--- DATA FOR ANALYSIS ---
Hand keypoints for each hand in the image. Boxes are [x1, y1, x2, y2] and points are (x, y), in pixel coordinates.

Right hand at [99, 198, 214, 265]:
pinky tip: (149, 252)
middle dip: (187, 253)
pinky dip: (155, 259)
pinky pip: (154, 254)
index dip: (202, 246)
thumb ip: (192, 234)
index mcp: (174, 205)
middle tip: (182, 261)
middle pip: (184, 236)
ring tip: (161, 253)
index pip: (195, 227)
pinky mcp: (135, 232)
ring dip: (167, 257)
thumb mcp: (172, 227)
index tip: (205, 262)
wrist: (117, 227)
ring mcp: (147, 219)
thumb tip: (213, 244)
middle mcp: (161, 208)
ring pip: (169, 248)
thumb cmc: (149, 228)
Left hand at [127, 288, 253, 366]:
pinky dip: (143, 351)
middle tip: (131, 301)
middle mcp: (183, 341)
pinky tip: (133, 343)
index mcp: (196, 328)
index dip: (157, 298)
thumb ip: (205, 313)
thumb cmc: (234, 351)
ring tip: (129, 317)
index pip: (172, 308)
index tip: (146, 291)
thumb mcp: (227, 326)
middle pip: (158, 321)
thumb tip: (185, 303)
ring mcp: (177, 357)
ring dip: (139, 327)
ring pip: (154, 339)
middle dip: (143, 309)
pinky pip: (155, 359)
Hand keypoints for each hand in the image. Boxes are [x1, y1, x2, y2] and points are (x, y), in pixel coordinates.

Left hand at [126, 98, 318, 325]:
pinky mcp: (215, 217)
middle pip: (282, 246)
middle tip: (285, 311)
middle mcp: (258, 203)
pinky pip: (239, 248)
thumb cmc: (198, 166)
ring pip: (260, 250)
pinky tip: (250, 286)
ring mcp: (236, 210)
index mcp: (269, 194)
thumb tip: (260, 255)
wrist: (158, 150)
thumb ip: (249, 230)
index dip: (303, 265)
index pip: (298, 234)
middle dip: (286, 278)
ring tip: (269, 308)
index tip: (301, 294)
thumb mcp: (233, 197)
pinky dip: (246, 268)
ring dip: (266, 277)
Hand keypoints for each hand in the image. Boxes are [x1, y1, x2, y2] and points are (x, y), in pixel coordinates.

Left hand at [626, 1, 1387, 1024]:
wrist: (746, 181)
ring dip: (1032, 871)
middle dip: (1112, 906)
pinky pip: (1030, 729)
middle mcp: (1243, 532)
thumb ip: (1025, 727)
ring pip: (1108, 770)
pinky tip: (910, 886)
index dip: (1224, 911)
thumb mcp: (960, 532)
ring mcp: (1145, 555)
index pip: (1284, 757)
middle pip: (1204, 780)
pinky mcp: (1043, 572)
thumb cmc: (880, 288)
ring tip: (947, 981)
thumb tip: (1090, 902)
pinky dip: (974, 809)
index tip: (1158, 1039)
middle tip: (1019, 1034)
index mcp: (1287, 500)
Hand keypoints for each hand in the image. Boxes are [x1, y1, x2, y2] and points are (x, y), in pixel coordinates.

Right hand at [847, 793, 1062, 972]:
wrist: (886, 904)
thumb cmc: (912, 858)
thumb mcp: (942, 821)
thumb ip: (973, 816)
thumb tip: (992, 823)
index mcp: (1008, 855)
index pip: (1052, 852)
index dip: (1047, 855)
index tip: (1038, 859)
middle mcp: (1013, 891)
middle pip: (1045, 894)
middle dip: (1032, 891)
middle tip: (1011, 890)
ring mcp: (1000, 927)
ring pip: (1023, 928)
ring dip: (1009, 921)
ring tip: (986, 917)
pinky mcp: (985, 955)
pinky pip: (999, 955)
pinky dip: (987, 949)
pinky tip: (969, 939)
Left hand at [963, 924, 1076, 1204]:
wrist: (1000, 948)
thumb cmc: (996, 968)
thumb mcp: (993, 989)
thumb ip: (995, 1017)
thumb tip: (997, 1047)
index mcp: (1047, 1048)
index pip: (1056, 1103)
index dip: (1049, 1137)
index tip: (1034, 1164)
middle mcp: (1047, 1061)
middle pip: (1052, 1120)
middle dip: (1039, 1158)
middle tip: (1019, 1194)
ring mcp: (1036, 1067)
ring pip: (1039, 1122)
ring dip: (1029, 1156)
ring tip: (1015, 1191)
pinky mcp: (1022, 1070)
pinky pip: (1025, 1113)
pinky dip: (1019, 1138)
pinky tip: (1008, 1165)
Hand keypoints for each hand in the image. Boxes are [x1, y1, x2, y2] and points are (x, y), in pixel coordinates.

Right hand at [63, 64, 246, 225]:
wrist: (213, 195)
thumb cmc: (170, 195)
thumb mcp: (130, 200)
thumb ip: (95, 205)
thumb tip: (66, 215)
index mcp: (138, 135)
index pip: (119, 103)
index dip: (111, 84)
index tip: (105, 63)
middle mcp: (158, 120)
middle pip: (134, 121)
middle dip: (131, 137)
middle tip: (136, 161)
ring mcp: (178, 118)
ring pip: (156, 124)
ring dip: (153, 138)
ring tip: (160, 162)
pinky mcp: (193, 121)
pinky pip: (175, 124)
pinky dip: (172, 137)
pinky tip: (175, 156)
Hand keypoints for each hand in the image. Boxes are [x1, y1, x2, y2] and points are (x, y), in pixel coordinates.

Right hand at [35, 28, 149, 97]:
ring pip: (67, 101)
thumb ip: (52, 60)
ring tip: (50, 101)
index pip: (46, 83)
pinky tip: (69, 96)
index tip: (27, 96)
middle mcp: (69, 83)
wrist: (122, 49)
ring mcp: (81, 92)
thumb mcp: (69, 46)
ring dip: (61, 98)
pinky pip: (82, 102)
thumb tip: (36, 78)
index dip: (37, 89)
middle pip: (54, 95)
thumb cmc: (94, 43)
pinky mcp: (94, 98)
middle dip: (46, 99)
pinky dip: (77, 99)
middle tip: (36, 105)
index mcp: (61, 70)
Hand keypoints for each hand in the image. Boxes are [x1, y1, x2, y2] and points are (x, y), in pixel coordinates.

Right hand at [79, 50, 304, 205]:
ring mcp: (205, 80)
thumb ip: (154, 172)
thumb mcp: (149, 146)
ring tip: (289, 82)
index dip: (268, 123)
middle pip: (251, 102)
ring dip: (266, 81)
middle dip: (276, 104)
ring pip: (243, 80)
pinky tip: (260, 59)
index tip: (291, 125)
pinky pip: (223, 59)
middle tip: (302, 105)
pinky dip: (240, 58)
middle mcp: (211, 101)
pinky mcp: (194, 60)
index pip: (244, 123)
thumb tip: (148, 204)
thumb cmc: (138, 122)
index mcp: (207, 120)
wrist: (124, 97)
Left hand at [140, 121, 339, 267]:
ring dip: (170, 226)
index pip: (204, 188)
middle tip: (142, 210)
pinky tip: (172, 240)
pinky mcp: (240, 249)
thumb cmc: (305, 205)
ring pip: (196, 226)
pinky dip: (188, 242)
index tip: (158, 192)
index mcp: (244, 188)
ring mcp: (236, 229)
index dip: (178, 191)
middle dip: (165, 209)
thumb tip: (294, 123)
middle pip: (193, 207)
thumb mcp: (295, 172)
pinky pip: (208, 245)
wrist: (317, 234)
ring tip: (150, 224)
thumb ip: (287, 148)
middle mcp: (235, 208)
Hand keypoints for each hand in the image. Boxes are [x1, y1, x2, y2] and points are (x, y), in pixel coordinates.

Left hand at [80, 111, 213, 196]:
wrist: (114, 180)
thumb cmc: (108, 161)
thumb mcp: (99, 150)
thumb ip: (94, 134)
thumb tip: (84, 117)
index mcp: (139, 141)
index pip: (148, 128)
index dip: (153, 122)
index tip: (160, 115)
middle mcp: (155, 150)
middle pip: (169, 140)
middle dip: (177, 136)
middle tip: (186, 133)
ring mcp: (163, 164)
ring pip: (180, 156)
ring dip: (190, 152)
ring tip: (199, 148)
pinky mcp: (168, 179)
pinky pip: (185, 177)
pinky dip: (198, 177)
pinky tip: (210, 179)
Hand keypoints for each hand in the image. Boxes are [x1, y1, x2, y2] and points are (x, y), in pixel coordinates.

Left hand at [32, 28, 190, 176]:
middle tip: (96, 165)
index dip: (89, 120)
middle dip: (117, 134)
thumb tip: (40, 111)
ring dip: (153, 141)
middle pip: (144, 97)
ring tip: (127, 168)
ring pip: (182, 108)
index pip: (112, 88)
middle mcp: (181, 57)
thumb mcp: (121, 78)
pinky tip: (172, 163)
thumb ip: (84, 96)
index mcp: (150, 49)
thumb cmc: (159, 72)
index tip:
---
__BRIEF__. Take the lines from the start of the records through the line holding "pinky pip: (155, 359)", both included, and please print them exactly, with nothing else.

__THE ANSWER__.
Hand keypoints for each hand in the image. Boxes are [x1, y1, x2, y2] and points are (x, y), in pixel coordinates.

Right hand at [99, 198, 214, 265]:
pinky tip: (149, 252)
middle dip: (187, 253)
pinky dip: (155, 259)
pinky pip: (154, 254)
index dip: (202, 246)
thumb ip: (192, 234)
index mcp: (174, 205)
middle tip: (182, 261)
middle pip: (184, 236)
ring tip: (161, 253)
index pip: (195, 227)
pinky mcp: (135, 232)
ring dip: (167, 257)
thumb mcp: (172, 227)
index tip: (205, 262)
wrist: (117, 227)
ring mcp: (147, 219)
thumb tip: (213, 244)
middle mcp: (161, 208)
ring pip: (169, 248)
thumb cmc: (149, 228)
Left hand at [127, 288, 253, 366]:
pinky dip: (143, 351)
middle tip: (131, 301)
middle mcp: (183, 341)
pinky tip: (133, 343)
index mcp: (196, 328)
index dip: (157, 298)
thumb ip: (205, 313)
thumb cmc: (234, 351)
ring tip: (129, 317)
index pip: (172, 308)
index tip: (146, 291)
thumb mcp: (227, 326)
middle pip: (158, 321)
thumb tip: (185, 303)
ring mcp: (177, 357)
ring dip: (139, 327)
ring pip: (154, 339)
middle dip: (143, 309)
pinky pip: (155, 359)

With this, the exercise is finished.